Where do I start! Since childhood, I’ve faced so many struggles, but I always find the magic in those times. My family was poor when I was growing up, and it taught me to get creative. Later in life, after finishing design school, I was in a terrible accident while attending a wedding in Mexico. I was severely injured and unable to walk for over 6 months. I never gave up, and decided to start illustrating from bed. A year later, I was able to begin working again and had an opportunity with Betsey Johnson, working in her show room in New York. A dream come true. Fast forward many years later, I began an Event Design business focusing on Funeral Reception planning. I felt that while many families are grieving, they are taken advantage of during that time. So, I wanted to offer low income, creative services to make their final moments a more genuine celebration of life. Unfortunately, once I was established and consistently working, my partner lost his life. I was left to raise my baby alone. I decided to close the business and take some time to reflect. Many years, I just spent alone and trying to get myself together. I remember doing anything I could to stay inspired and distract myself. Years later, I began shooting photos of custom designed hats, models and then my recent project, small businesses. Now I make a living as a self-employed creative director and I’m able to travel and choose my own hours, jobs, and events. This change allowed me to spend more time with my daughter and find inspiration in many forms. It also allowed me to give back to many organizations and artists that are in need. Opportunities come and go, it’s what you choose to do that makes the difference.
Can you talk to us about how your funded your business?
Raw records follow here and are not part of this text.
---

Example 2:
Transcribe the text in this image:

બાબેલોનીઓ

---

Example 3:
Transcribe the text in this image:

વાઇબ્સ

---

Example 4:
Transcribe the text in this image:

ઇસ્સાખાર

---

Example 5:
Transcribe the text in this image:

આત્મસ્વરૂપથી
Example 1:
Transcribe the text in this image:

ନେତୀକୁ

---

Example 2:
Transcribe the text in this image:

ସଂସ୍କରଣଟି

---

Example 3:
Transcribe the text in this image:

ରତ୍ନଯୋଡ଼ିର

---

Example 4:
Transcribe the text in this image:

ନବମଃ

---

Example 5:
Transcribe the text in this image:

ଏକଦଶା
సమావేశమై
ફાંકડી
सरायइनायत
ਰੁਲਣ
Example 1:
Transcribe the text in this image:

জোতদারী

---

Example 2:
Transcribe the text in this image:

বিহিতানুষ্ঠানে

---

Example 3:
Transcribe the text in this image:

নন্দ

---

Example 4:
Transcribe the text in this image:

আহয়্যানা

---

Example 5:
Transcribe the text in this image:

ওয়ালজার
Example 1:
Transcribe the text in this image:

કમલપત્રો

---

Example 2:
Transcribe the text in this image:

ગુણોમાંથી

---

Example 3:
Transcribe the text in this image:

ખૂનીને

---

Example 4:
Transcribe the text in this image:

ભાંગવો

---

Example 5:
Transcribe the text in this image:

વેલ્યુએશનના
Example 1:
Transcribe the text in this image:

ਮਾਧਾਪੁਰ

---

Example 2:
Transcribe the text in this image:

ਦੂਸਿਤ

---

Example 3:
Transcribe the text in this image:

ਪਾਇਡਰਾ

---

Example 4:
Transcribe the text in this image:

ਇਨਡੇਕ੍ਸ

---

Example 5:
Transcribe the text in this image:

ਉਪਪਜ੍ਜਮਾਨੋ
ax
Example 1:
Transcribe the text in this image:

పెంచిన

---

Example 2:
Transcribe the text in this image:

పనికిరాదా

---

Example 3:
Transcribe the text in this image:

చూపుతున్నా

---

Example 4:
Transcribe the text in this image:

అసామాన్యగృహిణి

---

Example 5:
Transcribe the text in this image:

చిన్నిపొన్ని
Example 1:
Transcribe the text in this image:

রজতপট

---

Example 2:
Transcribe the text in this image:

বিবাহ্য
There are always ways to start a business. I maybe had $100 to my name when I started. So I decided to sell some of my clothing and personal items to a resale shop. I came out with $300. It cost less than $50 to get a fictitious business name at the courthouse. When I did my research of where to sell items online, it turned out that Etsy had the lowest fees for listing items. Everyone discouraged me. However, within the first few weeks, I had over 25 sales. Later, I was gifted my first basic camera and I used it everyday. I watched tutorials online and just kept experimenting. I found Photoshop and Lightroom to be expensive at the time, and difficult to understand. So, I signed up for an online class at community college, and I just kept asking a lot of questions. Many community colleges offer online, inexpensive classes. The best part is that Adobe offers a huge discount to students, so I was able to afford all of the programs. It then became about consistency. Anything you do in life consistently becomes a habit, good or bad. You just have to choose what you want. I was tired of working for corporations that didn’t appreciate my artistry or value my time. Starting a business, even if it meant failing was better than going to a job that I hate everyday. Freedom and peace is so much more valuable than job security. Don’t get me wrong… it’s vital to have income, but don’t give up your dream just because of fear. Keep the mundane job or get creative until you feel confident enough to believe in yourself. Those mundane jobs actually help to acquire so many skills. For example: social skills, sales, organization, leadership, financial, managerial, and always new perspective. Without new perspective, it’s almost impossible to evolve and create.